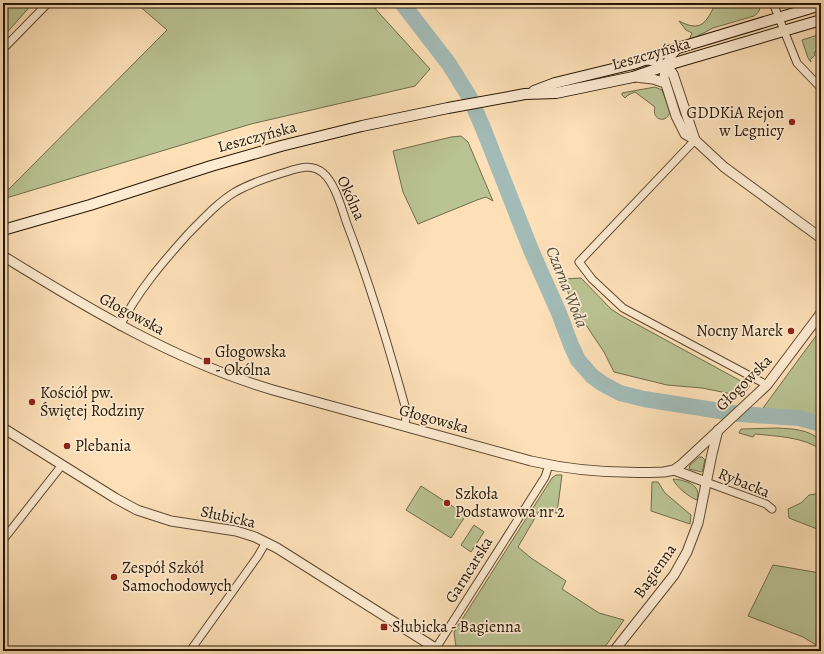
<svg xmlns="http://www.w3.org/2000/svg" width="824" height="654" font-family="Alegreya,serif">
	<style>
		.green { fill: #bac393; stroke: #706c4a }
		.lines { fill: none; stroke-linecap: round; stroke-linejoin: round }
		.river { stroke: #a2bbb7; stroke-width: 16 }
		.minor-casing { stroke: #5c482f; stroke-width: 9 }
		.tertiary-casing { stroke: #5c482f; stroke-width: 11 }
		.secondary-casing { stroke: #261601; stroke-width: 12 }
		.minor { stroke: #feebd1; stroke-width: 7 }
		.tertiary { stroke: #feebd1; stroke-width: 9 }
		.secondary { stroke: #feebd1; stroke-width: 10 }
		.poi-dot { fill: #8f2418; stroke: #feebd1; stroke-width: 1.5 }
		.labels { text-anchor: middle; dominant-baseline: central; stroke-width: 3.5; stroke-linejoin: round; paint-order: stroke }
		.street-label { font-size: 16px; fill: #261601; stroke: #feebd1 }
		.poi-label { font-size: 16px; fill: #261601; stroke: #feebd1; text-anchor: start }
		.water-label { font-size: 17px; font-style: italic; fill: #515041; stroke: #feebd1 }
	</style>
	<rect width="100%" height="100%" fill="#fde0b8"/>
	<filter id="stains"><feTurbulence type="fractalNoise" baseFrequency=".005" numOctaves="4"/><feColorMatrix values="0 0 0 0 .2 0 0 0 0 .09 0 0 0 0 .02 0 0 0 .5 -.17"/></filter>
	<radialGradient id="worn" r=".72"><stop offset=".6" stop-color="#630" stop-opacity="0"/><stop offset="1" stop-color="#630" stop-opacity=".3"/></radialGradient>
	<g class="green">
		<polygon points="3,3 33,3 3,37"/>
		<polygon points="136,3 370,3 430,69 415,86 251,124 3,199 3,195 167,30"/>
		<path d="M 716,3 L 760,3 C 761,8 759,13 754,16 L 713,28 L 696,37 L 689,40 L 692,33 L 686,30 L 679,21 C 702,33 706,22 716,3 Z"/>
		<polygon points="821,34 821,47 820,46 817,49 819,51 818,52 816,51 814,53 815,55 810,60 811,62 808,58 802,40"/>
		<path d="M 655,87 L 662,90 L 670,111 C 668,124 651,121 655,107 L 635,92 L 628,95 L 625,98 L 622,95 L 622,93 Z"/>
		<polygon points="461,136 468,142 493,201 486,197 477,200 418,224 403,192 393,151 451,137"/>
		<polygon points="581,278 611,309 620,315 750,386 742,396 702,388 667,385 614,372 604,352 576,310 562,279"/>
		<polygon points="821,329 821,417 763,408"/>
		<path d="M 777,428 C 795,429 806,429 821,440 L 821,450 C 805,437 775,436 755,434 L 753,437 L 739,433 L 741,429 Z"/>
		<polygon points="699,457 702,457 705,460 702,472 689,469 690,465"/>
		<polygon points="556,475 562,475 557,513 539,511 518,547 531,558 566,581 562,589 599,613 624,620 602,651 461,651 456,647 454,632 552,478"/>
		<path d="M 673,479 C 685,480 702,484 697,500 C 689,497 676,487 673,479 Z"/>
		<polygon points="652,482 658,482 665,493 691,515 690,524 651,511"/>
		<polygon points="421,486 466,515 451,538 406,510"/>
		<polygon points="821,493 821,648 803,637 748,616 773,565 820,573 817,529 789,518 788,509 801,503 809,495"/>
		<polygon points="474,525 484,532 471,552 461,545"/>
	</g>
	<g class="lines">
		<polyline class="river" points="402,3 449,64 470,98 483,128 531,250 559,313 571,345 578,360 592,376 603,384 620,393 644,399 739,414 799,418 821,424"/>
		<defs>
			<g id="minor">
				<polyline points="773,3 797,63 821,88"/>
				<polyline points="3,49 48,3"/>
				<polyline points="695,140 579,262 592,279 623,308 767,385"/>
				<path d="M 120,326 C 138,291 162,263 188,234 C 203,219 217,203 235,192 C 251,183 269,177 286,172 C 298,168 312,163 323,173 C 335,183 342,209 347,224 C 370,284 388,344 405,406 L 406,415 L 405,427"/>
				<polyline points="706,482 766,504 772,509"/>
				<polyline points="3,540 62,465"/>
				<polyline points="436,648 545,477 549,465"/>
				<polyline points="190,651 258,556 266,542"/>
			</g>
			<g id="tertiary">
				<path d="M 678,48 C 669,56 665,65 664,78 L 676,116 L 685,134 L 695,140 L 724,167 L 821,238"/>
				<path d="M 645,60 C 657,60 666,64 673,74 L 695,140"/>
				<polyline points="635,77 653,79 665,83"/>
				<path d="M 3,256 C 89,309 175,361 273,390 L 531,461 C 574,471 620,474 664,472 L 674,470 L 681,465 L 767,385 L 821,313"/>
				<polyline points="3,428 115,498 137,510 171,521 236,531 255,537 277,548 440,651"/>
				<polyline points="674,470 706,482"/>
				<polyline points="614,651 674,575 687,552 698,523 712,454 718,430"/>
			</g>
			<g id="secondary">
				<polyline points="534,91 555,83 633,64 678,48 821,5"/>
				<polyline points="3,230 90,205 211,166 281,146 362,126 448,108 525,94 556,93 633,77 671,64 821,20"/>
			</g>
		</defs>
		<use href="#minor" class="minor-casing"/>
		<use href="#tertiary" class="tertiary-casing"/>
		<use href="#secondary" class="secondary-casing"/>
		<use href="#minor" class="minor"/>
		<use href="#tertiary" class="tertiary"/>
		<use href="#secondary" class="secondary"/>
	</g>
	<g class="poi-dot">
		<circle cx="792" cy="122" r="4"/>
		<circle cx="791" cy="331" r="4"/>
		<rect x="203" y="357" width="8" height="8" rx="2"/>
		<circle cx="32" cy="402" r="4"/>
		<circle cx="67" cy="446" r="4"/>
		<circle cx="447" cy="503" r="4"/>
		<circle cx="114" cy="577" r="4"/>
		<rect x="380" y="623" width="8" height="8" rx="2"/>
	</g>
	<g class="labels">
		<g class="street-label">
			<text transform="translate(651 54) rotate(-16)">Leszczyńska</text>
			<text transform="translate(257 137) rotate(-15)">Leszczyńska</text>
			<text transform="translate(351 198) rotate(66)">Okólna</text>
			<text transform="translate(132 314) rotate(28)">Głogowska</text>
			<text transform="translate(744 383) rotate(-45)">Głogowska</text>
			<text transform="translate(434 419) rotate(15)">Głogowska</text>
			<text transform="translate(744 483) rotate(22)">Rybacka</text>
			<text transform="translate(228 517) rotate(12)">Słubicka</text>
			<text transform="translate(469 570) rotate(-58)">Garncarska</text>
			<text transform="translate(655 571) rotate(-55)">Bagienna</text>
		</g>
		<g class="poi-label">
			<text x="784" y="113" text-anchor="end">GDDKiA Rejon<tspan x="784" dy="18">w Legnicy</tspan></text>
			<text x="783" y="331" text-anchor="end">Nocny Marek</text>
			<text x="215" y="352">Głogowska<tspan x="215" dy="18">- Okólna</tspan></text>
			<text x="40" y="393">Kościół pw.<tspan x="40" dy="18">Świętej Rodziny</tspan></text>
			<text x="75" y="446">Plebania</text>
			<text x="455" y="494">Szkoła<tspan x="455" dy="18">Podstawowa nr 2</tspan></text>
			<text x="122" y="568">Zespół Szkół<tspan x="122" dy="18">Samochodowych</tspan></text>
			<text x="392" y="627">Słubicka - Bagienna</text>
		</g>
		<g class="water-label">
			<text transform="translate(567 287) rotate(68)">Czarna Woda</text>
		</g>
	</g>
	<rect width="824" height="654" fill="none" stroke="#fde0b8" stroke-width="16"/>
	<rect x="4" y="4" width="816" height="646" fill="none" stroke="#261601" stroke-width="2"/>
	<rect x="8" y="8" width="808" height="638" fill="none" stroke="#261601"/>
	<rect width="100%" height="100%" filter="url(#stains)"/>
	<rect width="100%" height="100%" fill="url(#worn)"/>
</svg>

# # # # # # #

▶ **WHAT IS NEEDED**: Only the lines holding "round" are wanted, so copy each of them from the material.

▶ **TASK ANSWER**:
		.lines { fill: none; stroke-linecap: round; stroke-linejoin: round }
		.labels { text-anchor: middle; dominant-baseline: central; stroke-width: 3.5; stroke-linejoin: round; paint-order: stroke }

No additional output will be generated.